---------- TRECHO DA PÁGINA

O uso de servidores no exterior foi primeiro revelado pelo portal Vero Notícias, que explicou como Cid teria enviado dados sigilosos a um servidor nos EUA, por ordem de Bolsonaro.
No documento, a PF afirma que “identificou-se ainda que o mesmo conteúdo também estava contido no documento nominado, ‘bolsonaro min defesa 06.11-semifinaldocx’, endereçado ao General Paulo Sérgio Nogueira de Oliveira, então Ministro da Defesa e encaminhado por Cid ao General Braga Netto, por WhatsApp”.
De acordo com a PF, o tenente-coronel Marques de Almeida, então lotado no Comando de Operações Terrestres do Exército (COTER), dentro da divisão de tarefas estabelecida pelos investigados, “atuou deliberadamente para burlar a ordem judicial de bloqueio do conteúdo falso sobre o sistema eleitoral brasileiro, disponibilizando o material produzido por Cerimedo em servidores localizados fora do país.
O próprio Cerimedo ainda participou como convidado da 32ª Reunião Extraordinária – Audiência organizada pela CTFC (Comissão de Transparência, Governança, Fiscalização e Controle e Defesa do Consumidor) para “discutir a fiscalização das inserções de propagandas políticas eleitorais”.

--------------------
---------- TRECHOS DOS DADOS

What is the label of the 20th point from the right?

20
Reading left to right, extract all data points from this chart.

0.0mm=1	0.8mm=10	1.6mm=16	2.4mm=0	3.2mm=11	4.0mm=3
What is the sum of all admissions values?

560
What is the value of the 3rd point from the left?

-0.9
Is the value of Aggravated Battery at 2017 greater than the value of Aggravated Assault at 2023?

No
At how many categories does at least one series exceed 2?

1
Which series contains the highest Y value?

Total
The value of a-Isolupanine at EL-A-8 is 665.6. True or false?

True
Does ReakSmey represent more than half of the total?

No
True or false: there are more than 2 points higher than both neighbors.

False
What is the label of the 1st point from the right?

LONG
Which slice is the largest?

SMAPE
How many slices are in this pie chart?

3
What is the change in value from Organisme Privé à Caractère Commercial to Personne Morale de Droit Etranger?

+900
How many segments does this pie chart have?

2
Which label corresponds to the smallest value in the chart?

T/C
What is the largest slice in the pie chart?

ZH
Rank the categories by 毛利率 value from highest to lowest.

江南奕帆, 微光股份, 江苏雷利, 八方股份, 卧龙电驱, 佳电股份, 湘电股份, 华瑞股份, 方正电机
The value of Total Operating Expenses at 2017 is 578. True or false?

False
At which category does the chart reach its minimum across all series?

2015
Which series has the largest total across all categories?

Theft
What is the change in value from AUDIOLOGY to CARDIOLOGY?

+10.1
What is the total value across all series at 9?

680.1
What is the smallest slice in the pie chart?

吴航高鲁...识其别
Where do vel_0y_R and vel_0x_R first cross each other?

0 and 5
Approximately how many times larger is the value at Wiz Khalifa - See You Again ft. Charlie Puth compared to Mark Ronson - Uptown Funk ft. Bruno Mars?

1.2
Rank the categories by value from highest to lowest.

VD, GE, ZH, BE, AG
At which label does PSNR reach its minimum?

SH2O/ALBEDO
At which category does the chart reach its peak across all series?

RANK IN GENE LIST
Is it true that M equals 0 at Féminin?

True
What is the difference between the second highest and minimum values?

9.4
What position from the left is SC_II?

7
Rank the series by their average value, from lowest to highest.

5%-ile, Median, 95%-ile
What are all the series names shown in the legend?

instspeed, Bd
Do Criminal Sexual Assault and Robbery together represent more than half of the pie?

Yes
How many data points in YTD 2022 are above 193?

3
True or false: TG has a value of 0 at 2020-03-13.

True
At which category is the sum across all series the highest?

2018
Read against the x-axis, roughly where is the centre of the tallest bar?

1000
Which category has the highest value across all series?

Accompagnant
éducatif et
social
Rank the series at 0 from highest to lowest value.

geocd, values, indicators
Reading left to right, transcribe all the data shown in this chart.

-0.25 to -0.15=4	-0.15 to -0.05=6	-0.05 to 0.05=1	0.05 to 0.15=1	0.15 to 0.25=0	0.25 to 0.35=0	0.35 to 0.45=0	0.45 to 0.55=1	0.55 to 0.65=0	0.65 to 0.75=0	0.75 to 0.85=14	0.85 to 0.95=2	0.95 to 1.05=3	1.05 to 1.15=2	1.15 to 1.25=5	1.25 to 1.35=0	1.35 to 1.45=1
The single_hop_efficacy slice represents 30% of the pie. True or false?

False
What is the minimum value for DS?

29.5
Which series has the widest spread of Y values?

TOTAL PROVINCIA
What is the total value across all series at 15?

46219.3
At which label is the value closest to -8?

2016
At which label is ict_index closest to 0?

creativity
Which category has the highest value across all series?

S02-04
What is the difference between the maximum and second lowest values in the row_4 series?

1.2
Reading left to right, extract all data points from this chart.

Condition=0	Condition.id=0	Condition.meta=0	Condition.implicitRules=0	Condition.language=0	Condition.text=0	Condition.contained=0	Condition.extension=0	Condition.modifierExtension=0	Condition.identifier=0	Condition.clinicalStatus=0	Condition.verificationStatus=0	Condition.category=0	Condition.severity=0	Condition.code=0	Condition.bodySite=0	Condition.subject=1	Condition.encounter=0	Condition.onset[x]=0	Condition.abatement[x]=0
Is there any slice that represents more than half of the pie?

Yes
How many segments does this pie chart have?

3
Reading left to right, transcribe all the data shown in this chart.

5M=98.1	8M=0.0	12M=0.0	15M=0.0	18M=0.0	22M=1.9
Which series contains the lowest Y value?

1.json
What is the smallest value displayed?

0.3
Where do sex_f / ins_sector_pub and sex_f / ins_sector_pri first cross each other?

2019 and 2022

--------------------

**O QUE FAZER**:
Copie na íntegra o trecho sobre o uso de servidores no exterior, do início ao fim e sem nenhuma alteração. Os dados foram extraídos de outra fonte.

**SUA RESPOSTA**:
O uso de servidores no exterior foi primeiro revelado pelo portal Vero Notícias, que explicou como Cid teria enviado dados sigilosos a um servidor nos EUA, por ordem de Bolsonaro.
No documento, a PF afirma que “identificou-se ainda que o mesmo conteúdo também estava contido no documento nominado, ‘bolsonaro min defesa 06.11-semifinaldocx’, endereçado ao General Paulo Sérgio Nogueira de Oliveira, então Ministro da Defesa e encaminhado por Cid ao General Braga Netto, por WhatsApp”.
De acordo com a PF, o tenente-coronel Marques de Almeida, então lotado no Comando de Operações Terrestres do Exército (COTER), dentro da divisão de tarefas estabelecida pelos investigados, “atuou deliberadamente para burlar a ordem judicial de bloqueio do conteúdo falso sobre o sistema eleitoral brasileiro, disponibilizando o material produzido por Cerimedo em servidores localizados fora do país.
O próprio Cerimedo ainda participou como convidado da 32ª Reunião Extraordinária – Audiência organizada pela CTFC (Comissão de Transparência, Governança, Fiscalização e Controle e Defesa do Consumidor) para “discutir a fiscalização das inserções de propagandas políticas eleitorais”.